An NAACP LDF statement explains the cases:

“Concerned about how these trends were affecting their own children and community, locally-elected school boards in Louisville and Seattle adopted student assignment measures to foster integrated, diverse schools,” says the statement.

“In doing so, they joined hundreds of other communities around the country that have also taken steps to see that children from different backgrounds learn to live, play, and solve problems together.”

Both the Louisville and Seattle lawsuits were filed by parents of White students who complained that their children weren't allowed to attend the schools of their choice.
Jefferson County's school-assignment program ensures that each school's enrollment is between 15 percent and 50 percent African-American. The aim of the Louisville plan is to diversify a school district that is 58 percent White and 36 percent African-American.

In Seattle, Kathleen Brose claims her daughter, Elisabeth, was separated from her friends in 2000 when she was denied her choice of a high school because she is White. In Jefferson County, the district used what they called a “tiebreaker” system by using race to determine where a student should be assigned.

Breyer vehemently argued that the school programs were well within the guidelines of earlier court rulings since Brown. He cited a 1971 case:

“School authorities are traditionally charged with broad power to formulate and implement educational policy and might well conclude, for example, that in order to prepare students to live in a pluralistic society each school should have a prescribed ratio of Negro to White students reflecting the proportion for the district as a whole. To do this as an educational policy is within the broad discretionary powers of school authorities,” he quoted from Swann v. Charlotte-Mecklenburg Board of Education.

For months, tension over the new cases by civil rights leaders has been especially high because they perceive a shrinking window for the voluntary desegregation plans. Also were also anxious because swing voter Sandra Day O’Conner has retired from the court. Justices Clarence Thomas, Antonin Scalia, Samuel Alito and Roberts are the court’s most ardent conservatives. David Souter, Ruth Bater Ginsburg, Breyer and Justice John Paul Stephens are considered liberals.

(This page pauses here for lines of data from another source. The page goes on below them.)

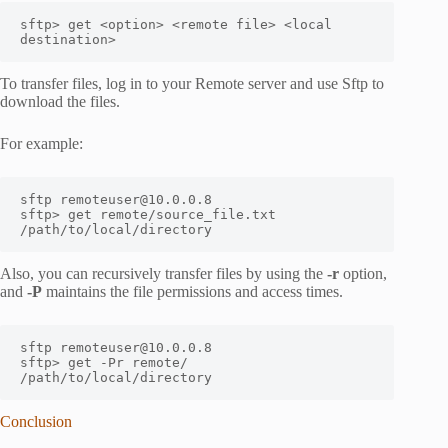
sftp> get <option> <remote file> <local 
destination>
To transfer files, log in to your Remote server and use Sftp to
download the files.
For example:
sftp remoteuser@10.0.0.8

sftp> get remote/source_file.txt 
/path/to/local/directory
Also, you can recursively transfer files by using the
-r
option,
and
-P
maintains the file permissions and access times.
sftp remoteuser@10.0.0.8

sftp> get -Pr remote/ 
/path/to/local/directory
Conclusion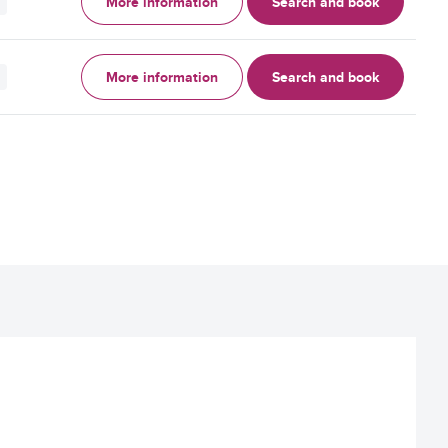
More information
Search and book
More information
Search and book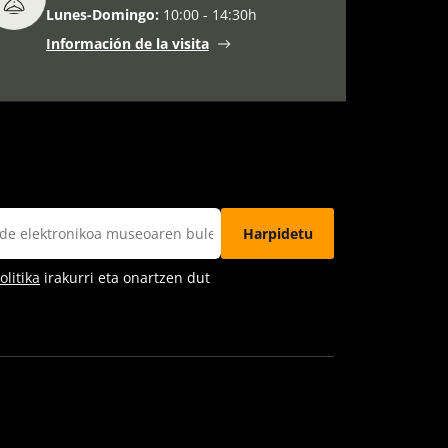
Lunes-Domingo:
10:00 - 14:30h
Información de la visita
litika
irakurri eta onartzen dut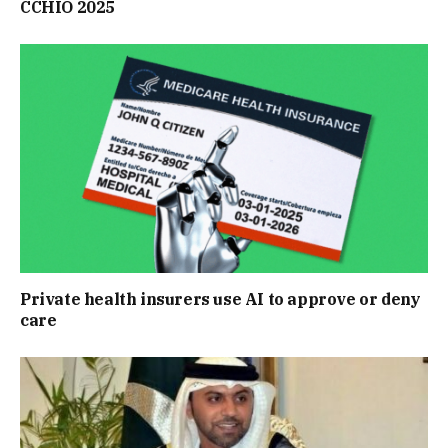
CCHIO 2025
Private health insurers use AI to approve or deny
care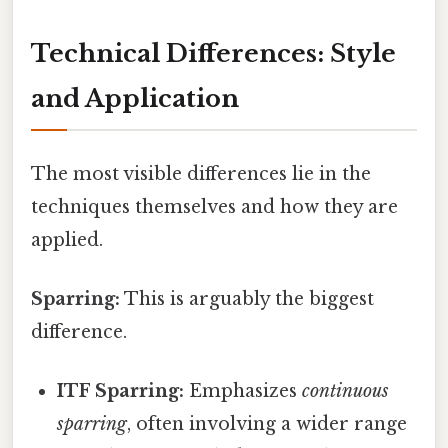
Technical Differences: Style
and Application
The most visible differences lie in the
techniques themselves and how they are
applied.
Sparring:
This is arguably the biggest
difference.
ITF Sparring:
Emphasizes
continuous
sparring
, often involving a wider range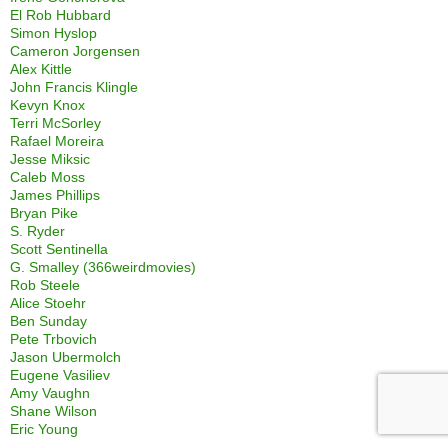
El Rob Hubbard
Simon Hyslop
Cameron Jorgensen
Alex Kittle
John Francis Klingle
Kevyn Knox
Terri McSorley
Rafael Moreira
Jesse Miksic
Caleb Moss
James Phillips
Bryan Pike
S. Ryder
Scott Sentinella
G. Smalley (366weirdmovies)
Rob Steele
Alice Stoehr
Ben Sunday
Pete Trbovich
Jason Ubermolch
Eugene Vasiliev
Amy Vaughn
Shane Wilson
Eric Young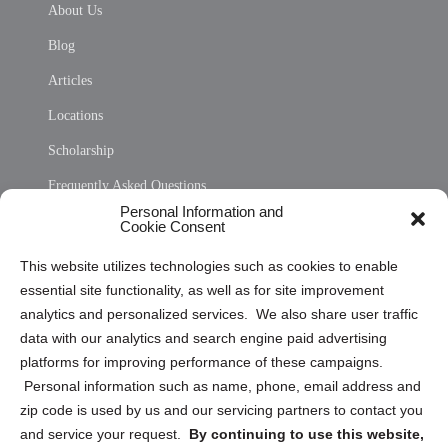
About Us
Blog
Articles
Locations
Scholarship
Frequently Asked Questions
Personal Information and
Sitemap
Cookie Consent
Opt Out Personal Information and Cookie Preferences
This website utilizes technologies such as cookies to enable
essential site functionality, as well as for site improvement
Privacy Statement (US)
analytics and personalized services. We also share user traffic
Cookie Policy (CA)
data with our analytics and search engine paid advertising
Privacy Statement (CA)
platforms for improving performance of these campaigns.
Personal information such as name, phone, email address and
zip code is used by us and our servicing partners to contact you
and service your request.
By continuing to use this website,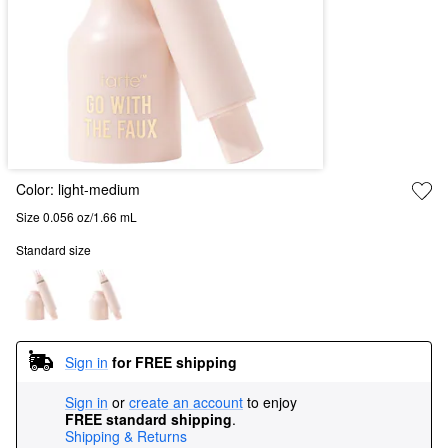
Color:
light-medium
Size 0.056 oz/1.66 mL
Standard size
Sign in
for FREE shipping
Sign in
or
create an account
to enjoy
FREE standard shipping
.
Shipping & Returns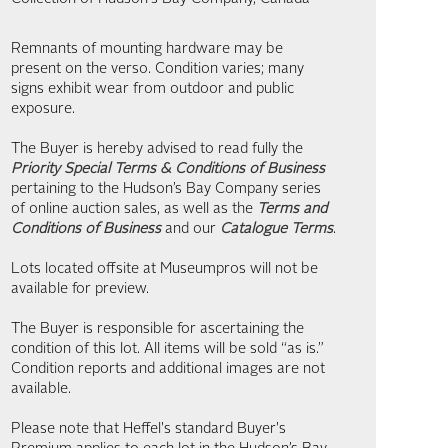
Remnants of mounting hardware may be
present on the verso. Condition varies; many
signs exhibit wear from outdoor and public
exposure.
The Buyer is hereby advised to read fully the
Priority Special Terms & Conditions of Business
pertaining to the Hudson’s Bay Company series
of online auction sales, as well as the
Terms and
Conditions of Business
and our
Catalogue Terms
.
Lots located offsite at Museumpros will not be
available for preview.
The Buyer is responsible for ascertaining the
condition of this lot. All items will be sold “as is.”
Condition reports and additional images are not
available.
Please note that Heffel's standard Buyer's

Rights leaders had hoped that Justice Anthony M. Kennedy would emerge as the court’s new swing voter. But, he did not. He joined the four conservatives, even while expressing reservations.
Some fear the ruling could send a chilling affect beyond school districts.

“Without the use of race in decision-making, polarized communities, poverty concentration, minimal corporate diversity, limited minority business initiatives and strangled affirmative action plans will become the norm,” says Gary Flowers, executive director of the Black Leadership Forum. “Civil rights advocates must now turn our attention to drafting legislation to protect minorities and women. It is only through legislation that Brown’s promise will remain.”

The small window appears not to be enough to prevent other successful challenges to school desegregation programs or to cause enough fear to prevent them from even getting started.

Breyer agrees:

“Many parents, white and black, alike, want their children to attend schools with children of different races. Indeed, the very school districts that once spurned integration now strive for it. The long history of their efforts reveals the complexities and difficulties they have faced. And in light of those challenges, they have asked us not to take from their hands the instruments they have used to rid their schools of racial segregation,” he writes. “Instruments that they believe are needed to overcome the problems of cities divided by race and poverty. The plurality would decline their modest request. The plurality is wrong to do so.”